BEGIN

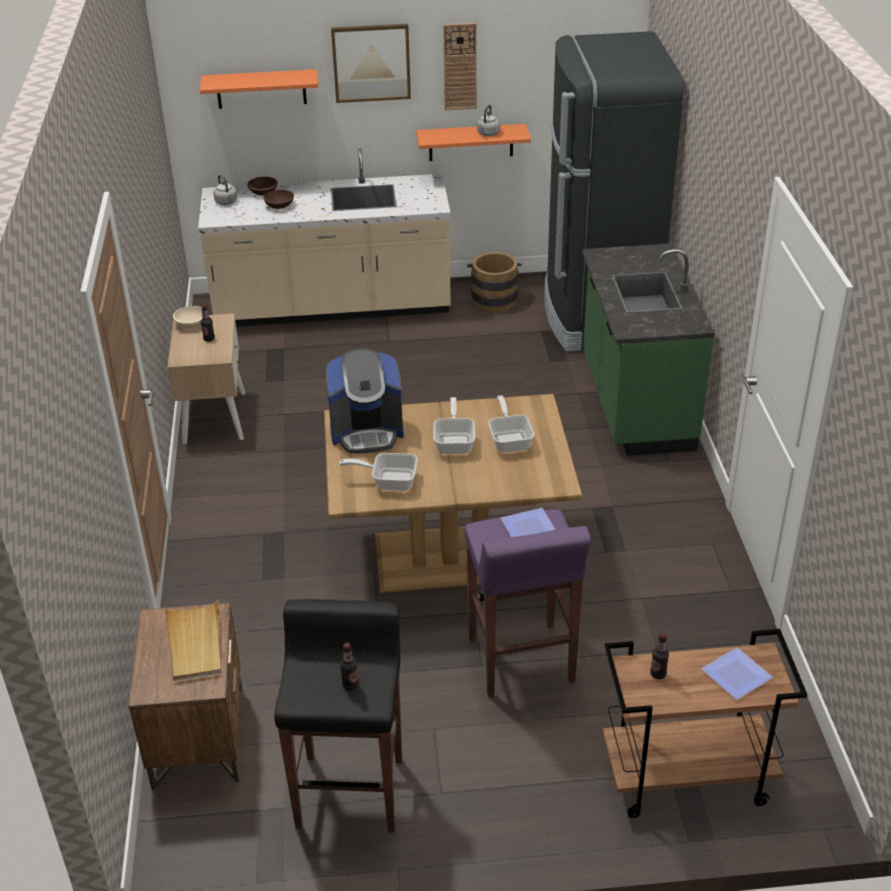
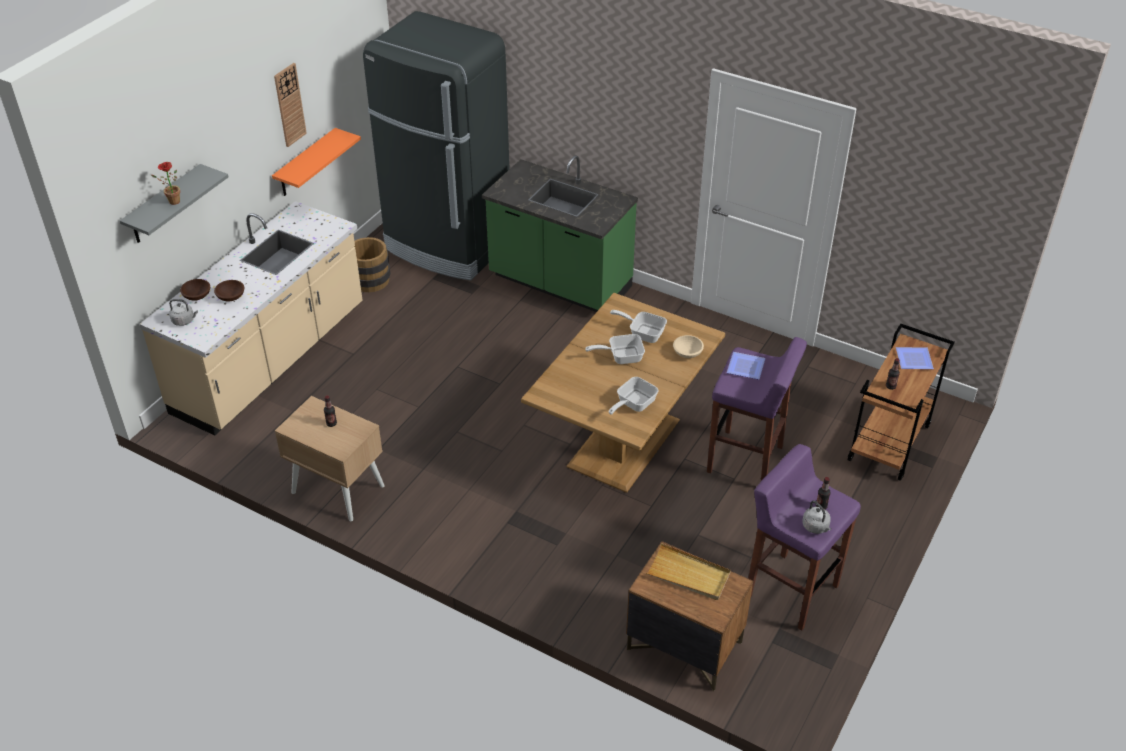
camera: 55 degrees left, 5 degrees up
(190, 324) = (297, 425): beige bowl -> beige bowl (687, 353)
(250, 81) = (172, 201): none -> potted plant
(261, 89) = (164, 205): orange shelf -> grey shelf
(350, 790) = (790, 590): black stool -> purple stool
(367, 432) = (569, 390): coffee machine -> none
(371, 62) = (234, 135): picture -> none
(455, 441) = (621, 357): frying pan -> frying pan turned 45 degrees counterclockwise
(488, 134) = (327, 149): grey kettle -> grey kettle (816, 527)

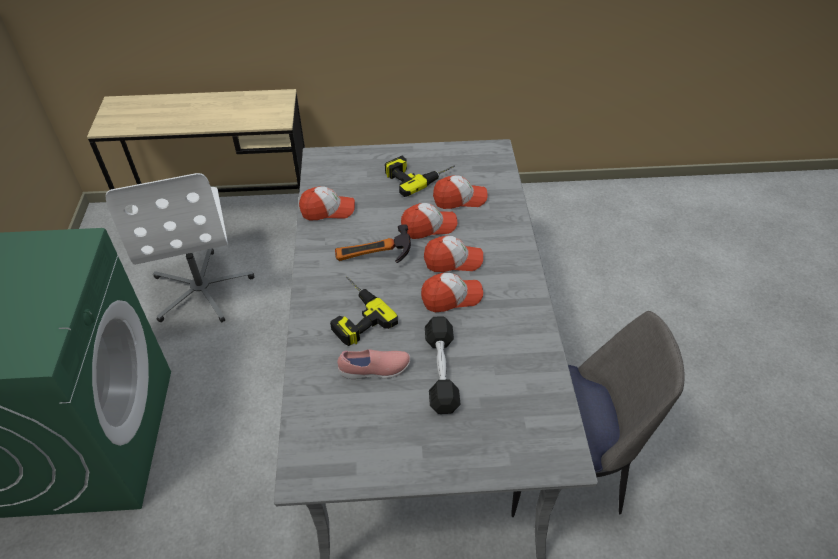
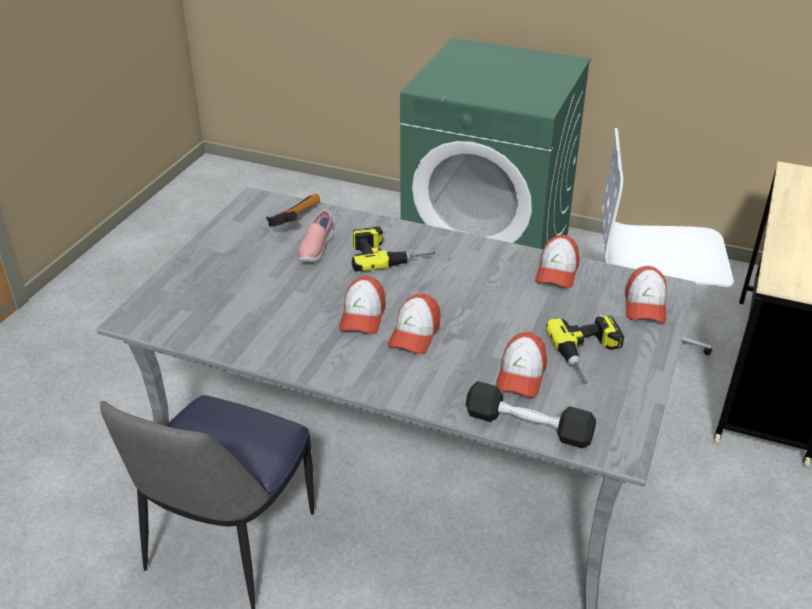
camera: 115 degrees right, 10 degrees down
(374, 260) = (454, 282): hammer -> hammer (293, 221)
(428, 226) = (483, 334): cap -> cap (645, 305)
(441, 371) = (281, 282): black dumbbell -> black dumbbell (528, 426)

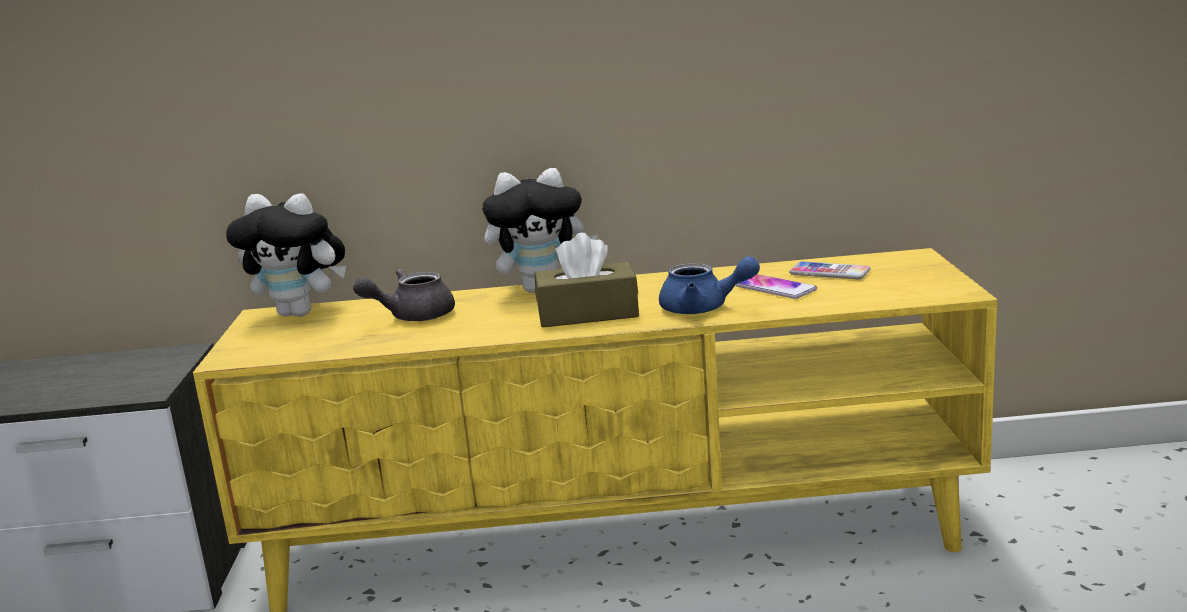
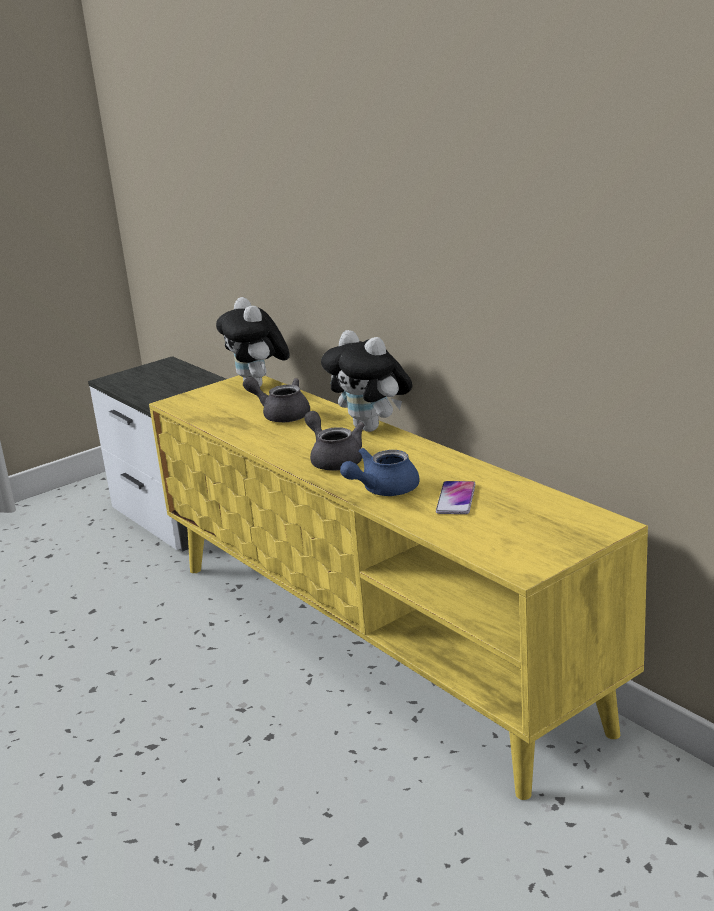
camera: 55 degrees right, 5 degrees up
(587, 314) = (334, 459): brown tissue box -> grey teapot
(703, 308) = (382, 490): blue teapot -> blue teapot turned 75 degrees clockwise
(829, 272) = (519, 506): phone -> none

END

Problem to solve>
Exactly the lines from the one with "(367, 432) = (569, 390): coffee" through the end of the records should be written out, and only those. Pictures do not belong in the copy.

Response below>
(367, 432) = (569, 390): coffee machine -> none
(371, 62) = (234, 135): picture -> none
(455, 441) = (621, 357): frying pan -> frying pan turned 45 degrees counterclockwise
(488, 134) = (327, 149): grey kettle -> grey kettle (816, 527)

camera: 115 degrees right, 10 degrees down
(374, 260) = (454, 282): hammer -> hammer (293, 221)
(428, 226) = (483, 334): cap -> cap (645, 305)
(441, 371) = (281, 282): black dumbbell -> black dumbbell (528, 426)

camera: 55 degrees right, 5 degrees up
(587, 314) = (334, 459): brown tissue box -> grey teapot
(703, 308) = (382, 490): blue teapot -> blue teapot turned 75 degrees clockwise
(829, 272) = (519, 506): phone -> none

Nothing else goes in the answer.